■ EXERCISE DESCRIPTION: Rewrite the data below, changing "latitude" to "lat" and leaving everything else unchanged.
────────────────────
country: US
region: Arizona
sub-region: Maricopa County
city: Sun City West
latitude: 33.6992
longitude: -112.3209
────────────────────
■ THE RESPONSE:
country: US
region: Arizona
sub-region: Maricopa County
city: Sun City West
lat: 33.6992
longitude: -112.3209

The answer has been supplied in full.